WHAT IS NEEDED:
Reproduce the lines from the one containing "42: (104, 420)" up to and including the one containing "72: (293, 852)", changing every "382" to "383" and leaving everything else as it is. Omit the pictures from your answer.

=====

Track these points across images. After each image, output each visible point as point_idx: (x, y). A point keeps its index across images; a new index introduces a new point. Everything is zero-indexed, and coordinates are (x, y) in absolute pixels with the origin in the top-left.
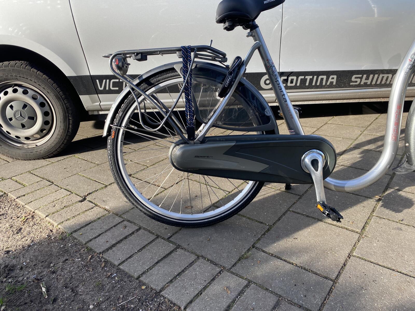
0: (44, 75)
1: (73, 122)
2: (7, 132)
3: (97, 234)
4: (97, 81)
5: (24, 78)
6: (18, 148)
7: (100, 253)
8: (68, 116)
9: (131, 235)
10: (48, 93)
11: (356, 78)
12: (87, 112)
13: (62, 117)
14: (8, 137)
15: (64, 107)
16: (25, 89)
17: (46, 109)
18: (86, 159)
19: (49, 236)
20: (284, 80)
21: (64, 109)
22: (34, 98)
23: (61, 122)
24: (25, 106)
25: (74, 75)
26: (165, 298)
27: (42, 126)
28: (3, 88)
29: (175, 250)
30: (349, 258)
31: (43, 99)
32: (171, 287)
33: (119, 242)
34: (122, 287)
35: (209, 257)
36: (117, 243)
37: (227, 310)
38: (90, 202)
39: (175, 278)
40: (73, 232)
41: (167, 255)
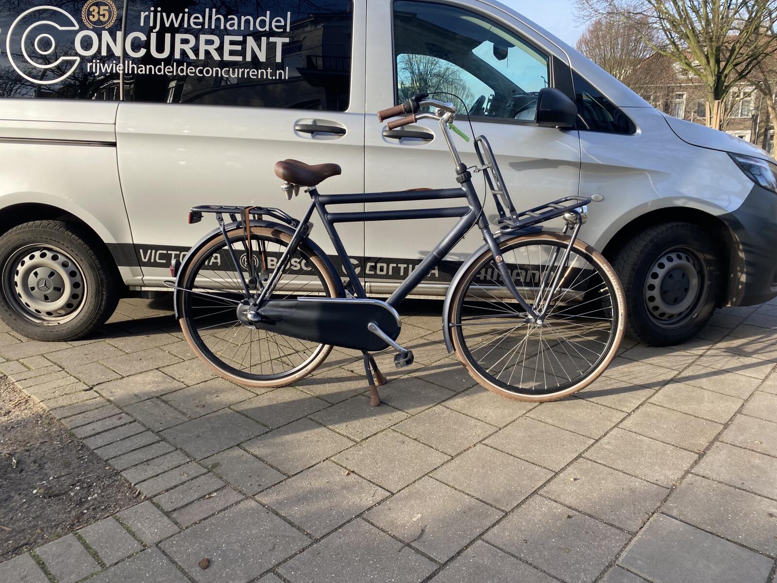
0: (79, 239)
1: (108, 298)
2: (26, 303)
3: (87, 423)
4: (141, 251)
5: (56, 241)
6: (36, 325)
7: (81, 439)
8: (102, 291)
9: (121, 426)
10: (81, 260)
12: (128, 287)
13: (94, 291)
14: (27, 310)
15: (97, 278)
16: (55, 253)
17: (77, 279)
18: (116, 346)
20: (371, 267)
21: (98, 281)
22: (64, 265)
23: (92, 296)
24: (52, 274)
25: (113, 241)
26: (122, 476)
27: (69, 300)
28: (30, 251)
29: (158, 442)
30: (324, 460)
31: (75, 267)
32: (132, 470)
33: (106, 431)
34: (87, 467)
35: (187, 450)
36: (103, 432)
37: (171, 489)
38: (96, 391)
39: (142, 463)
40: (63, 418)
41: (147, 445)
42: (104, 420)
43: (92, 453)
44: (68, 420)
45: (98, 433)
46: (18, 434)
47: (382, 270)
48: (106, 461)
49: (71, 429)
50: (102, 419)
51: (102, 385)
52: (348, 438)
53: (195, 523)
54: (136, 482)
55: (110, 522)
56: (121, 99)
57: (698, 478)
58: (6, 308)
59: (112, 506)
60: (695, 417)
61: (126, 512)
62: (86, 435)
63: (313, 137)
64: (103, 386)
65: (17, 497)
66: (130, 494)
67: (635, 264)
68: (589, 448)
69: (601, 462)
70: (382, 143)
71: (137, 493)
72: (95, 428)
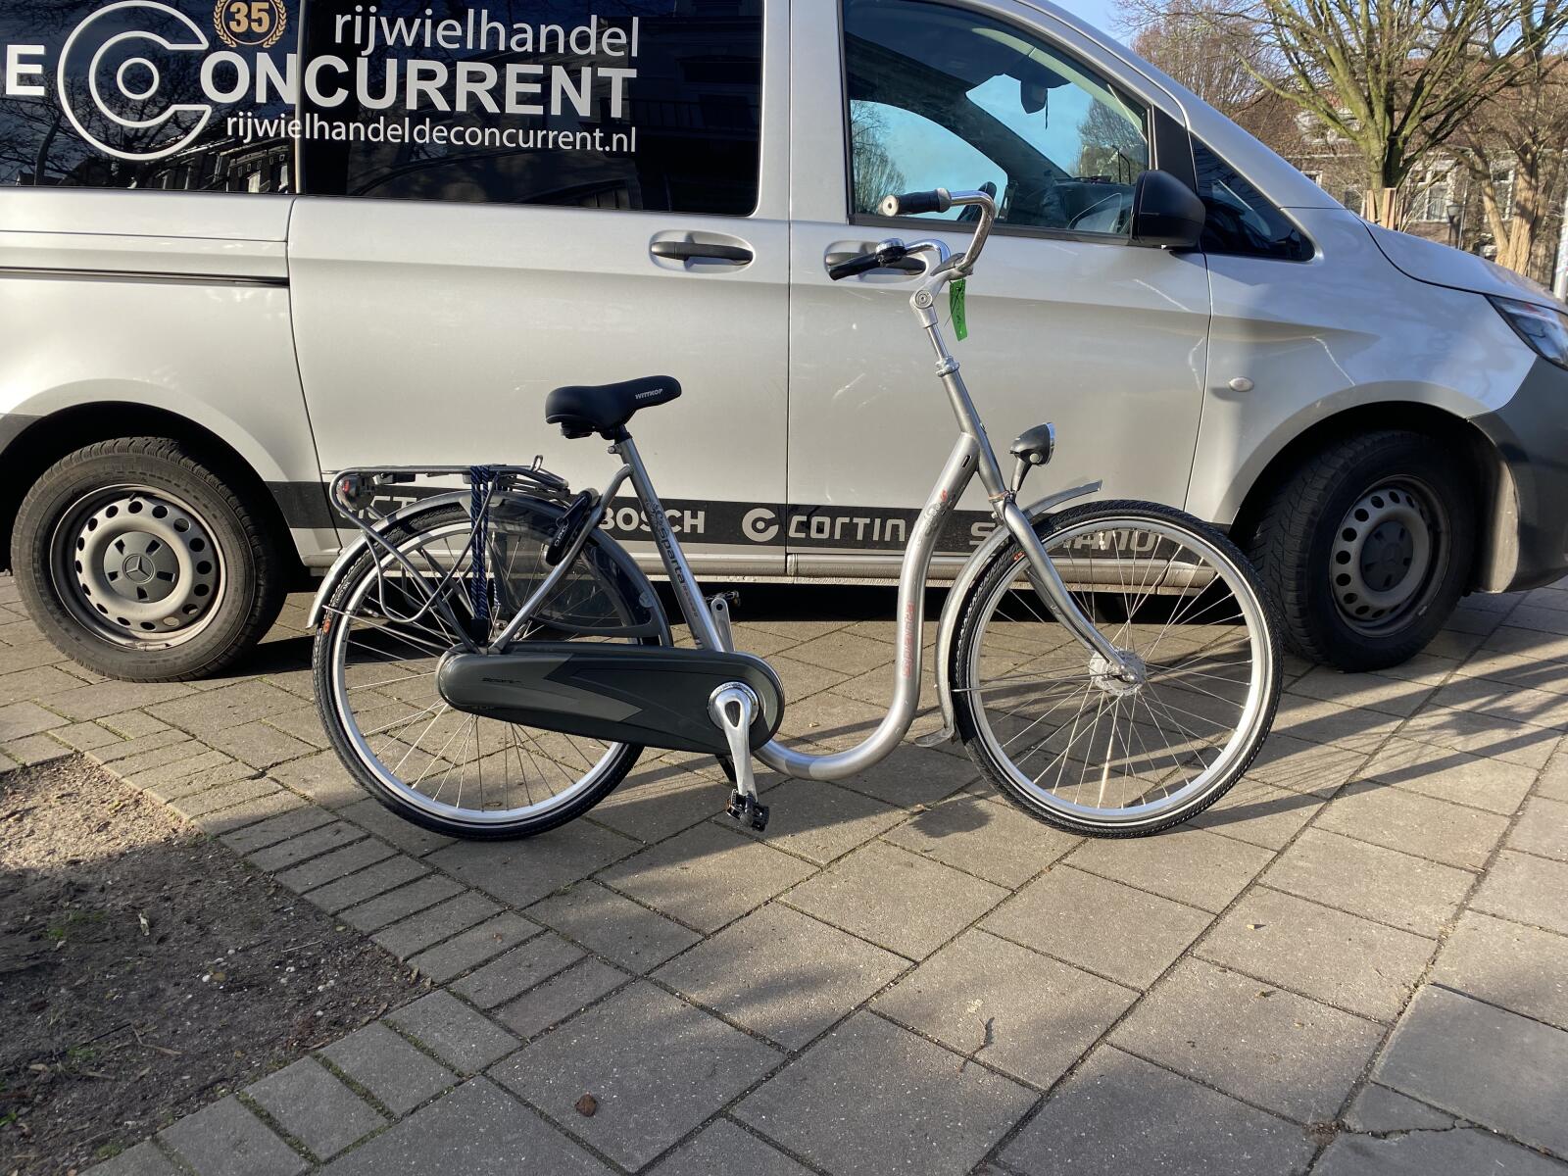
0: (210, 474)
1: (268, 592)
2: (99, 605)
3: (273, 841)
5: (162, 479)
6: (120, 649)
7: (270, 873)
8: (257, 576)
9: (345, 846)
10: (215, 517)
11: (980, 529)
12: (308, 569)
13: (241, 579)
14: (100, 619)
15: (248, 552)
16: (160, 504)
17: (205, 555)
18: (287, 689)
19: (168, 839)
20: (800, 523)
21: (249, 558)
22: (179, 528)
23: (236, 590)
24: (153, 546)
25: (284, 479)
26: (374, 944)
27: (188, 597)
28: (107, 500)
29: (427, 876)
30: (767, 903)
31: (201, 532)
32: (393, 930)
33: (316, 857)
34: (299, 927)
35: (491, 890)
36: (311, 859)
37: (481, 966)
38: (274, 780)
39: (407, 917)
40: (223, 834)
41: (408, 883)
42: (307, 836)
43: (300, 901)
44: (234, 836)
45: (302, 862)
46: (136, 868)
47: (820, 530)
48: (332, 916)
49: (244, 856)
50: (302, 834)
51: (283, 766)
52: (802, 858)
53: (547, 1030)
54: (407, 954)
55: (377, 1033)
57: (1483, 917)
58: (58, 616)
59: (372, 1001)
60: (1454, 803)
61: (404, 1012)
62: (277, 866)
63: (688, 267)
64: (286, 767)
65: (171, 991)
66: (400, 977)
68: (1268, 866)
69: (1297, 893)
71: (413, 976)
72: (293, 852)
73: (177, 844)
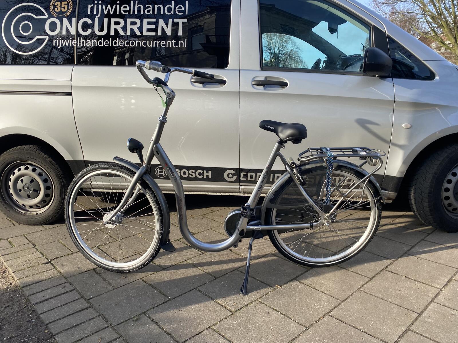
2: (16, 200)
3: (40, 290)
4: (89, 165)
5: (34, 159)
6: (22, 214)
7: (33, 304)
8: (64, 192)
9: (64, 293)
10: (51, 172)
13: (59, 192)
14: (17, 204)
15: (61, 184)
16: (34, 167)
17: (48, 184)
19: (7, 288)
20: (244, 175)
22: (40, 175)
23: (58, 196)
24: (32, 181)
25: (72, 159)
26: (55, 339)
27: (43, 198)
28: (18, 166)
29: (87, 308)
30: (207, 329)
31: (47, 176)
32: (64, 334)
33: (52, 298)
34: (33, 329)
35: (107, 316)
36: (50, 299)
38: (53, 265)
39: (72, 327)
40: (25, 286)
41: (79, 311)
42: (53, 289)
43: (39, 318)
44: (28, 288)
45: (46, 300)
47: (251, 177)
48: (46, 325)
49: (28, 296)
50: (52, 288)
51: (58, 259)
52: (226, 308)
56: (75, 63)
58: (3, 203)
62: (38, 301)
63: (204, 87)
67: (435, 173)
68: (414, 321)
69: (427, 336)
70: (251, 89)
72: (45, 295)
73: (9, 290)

=====

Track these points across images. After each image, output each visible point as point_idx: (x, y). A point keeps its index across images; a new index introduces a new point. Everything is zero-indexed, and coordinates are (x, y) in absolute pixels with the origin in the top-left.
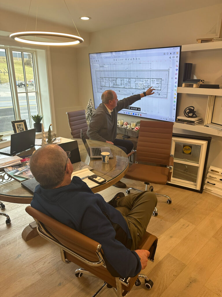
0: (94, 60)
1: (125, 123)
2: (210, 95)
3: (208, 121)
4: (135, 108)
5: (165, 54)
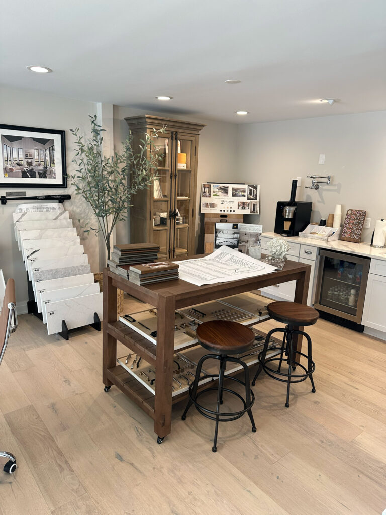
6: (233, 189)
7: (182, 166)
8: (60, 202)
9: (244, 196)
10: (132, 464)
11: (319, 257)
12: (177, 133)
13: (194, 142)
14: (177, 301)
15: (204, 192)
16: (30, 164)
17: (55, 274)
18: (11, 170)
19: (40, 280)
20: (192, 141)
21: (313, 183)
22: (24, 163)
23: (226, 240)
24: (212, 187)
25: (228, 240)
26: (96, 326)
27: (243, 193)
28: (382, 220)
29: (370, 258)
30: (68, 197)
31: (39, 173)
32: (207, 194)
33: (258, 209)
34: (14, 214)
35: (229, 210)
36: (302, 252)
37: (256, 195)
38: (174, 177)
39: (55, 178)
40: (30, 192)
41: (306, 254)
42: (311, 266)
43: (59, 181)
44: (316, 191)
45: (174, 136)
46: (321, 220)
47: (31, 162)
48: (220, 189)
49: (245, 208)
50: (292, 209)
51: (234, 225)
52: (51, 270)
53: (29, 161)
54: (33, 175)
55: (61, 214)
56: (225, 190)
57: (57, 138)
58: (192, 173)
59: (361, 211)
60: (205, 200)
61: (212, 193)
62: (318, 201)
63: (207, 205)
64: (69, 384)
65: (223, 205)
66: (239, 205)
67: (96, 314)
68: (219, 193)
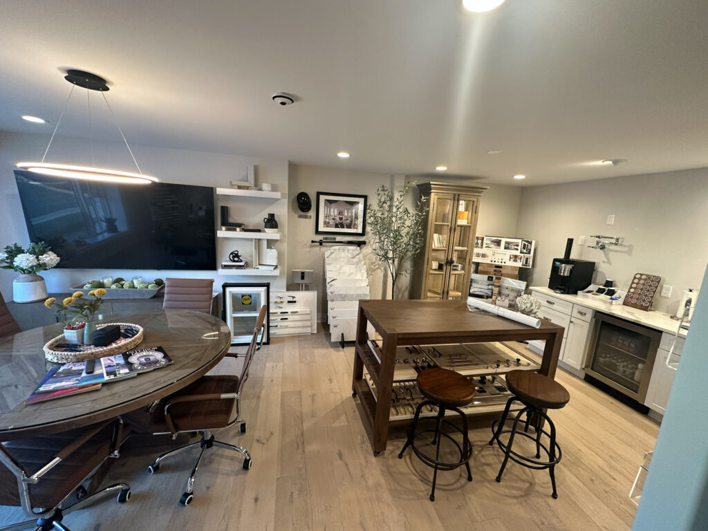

=====

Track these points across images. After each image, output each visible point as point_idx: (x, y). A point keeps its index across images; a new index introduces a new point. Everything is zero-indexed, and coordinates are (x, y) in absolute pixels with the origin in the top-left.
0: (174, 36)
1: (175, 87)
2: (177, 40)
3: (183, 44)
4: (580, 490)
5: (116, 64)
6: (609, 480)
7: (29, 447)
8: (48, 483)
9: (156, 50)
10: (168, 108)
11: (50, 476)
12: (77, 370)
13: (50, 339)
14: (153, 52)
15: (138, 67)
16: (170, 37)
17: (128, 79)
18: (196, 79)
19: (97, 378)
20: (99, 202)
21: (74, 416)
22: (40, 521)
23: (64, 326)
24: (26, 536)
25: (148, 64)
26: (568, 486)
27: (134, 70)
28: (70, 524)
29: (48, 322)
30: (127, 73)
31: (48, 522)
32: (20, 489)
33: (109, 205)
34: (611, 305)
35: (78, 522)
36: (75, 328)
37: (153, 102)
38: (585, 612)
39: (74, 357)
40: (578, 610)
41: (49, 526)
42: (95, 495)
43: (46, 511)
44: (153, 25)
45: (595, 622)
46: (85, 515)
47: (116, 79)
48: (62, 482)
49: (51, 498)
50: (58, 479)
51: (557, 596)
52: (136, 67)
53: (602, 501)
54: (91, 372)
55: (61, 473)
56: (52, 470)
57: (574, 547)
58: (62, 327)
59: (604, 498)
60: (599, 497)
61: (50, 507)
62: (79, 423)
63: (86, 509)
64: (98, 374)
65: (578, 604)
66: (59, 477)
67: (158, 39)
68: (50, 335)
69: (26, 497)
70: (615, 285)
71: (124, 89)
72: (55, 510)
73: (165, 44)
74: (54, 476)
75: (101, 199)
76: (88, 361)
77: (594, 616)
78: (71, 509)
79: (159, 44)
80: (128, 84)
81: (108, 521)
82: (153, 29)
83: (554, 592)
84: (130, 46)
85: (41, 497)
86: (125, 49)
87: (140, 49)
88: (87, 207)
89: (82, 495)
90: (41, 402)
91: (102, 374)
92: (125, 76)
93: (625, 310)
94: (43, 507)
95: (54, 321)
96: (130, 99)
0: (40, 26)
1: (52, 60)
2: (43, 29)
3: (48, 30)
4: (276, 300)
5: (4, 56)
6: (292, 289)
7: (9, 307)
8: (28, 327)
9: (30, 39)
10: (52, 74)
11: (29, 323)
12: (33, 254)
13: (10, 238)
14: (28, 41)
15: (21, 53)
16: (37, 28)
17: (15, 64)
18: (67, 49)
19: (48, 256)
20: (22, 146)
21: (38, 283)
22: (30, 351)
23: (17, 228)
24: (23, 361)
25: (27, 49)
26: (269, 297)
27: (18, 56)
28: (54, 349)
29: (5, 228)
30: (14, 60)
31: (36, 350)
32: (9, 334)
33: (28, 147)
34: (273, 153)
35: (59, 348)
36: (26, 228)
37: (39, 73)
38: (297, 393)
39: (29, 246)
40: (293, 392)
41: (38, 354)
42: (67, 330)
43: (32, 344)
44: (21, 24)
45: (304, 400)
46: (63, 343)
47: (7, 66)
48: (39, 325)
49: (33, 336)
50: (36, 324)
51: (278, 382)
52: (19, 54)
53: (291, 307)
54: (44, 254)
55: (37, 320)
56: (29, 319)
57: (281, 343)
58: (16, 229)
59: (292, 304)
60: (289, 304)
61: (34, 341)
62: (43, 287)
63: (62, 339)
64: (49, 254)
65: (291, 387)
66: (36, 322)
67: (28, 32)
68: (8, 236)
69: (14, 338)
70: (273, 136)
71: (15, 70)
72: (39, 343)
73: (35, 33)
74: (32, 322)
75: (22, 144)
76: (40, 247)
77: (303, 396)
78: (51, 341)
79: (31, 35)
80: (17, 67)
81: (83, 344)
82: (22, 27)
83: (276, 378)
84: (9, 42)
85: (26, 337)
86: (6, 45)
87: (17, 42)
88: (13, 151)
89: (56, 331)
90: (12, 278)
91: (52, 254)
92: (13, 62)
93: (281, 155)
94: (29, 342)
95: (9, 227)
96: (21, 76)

=====

SOLUTION:
42: (104, 420)
43: (92, 453)
44: (68, 420)
45: (98, 433)
46: (18, 434)
47: (383, 270)
48: (106, 461)
49: (71, 429)
50: (102, 419)
51: (102, 385)
52: (348, 438)
53: (195, 523)
54: (136, 482)
55: (110, 522)
56: (121, 99)
57: (698, 478)
58: (6, 308)
59: (112, 506)
60: (695, 417)
61: (126, 512)
62: (86, 435)
63: (313, 137)
64: (103, 386)
65: (17, 497)
66: (130, 494)
67: (635, 264)
68: (589, 448)
69: (601, 462)
70: (383, 143)
71: (137, 493)
72: (95, 428)
0: (210, 474)
1: (268, 592)
2: (99, 605)
3: (273, 841)
5: (162, 479)
6: (120, 649)
7: (270, 873)
8: (257, 576)
9: (345, 846)
10: (215, 517)
11: (980, 529)
12: (308, 569)
13: (241, 579)
14: (100, 619)
15: (248, 552)
16: (160, 504)
17: (205, 555)
18: (287, 689)
19: (168, 839)
20: (800, 523)
21: (249, 558)
22: (179, 528)
23: (236, 590)
24: (153, 546)
25: (284, 479)
26: (374, 944)
27: (188, 597)
28: (107, 500)
29: (427, 876)
30: (767, 903)
31: (201, 532)
32: (393, 930)
33: (316, 857)
34: (299, 927)
35: (491, 890)
36: (311, 859)
37: (481, 966)
38: (274, 780)
39: (407, 917)
40: (223, 834)
41: (408, 883)
42: (307, 836)
43: (300, 901)
44: (234, 836)
45: (302, 862)
46: (136, 868)
47: (820, 530)
48: (332, 916)
49: (244, 856)
50: (302, 834)
51: (283, 766)
52: (802, 858)
53: (547, 1030)
54: (407, 954)
55: (377, 1033)
57: (1483, 917)
58: (58, 616)
59: (372, 1001)
60: (1454, 803)
61: (404, 1012)
62: (277, 866)
63: (688, 267)
64: (286, 767)
65: (171, 991)
66: (400, 977)
68: (1268, 866)
69: (1297, 893)
71: (413, 976)
72: (293, 852)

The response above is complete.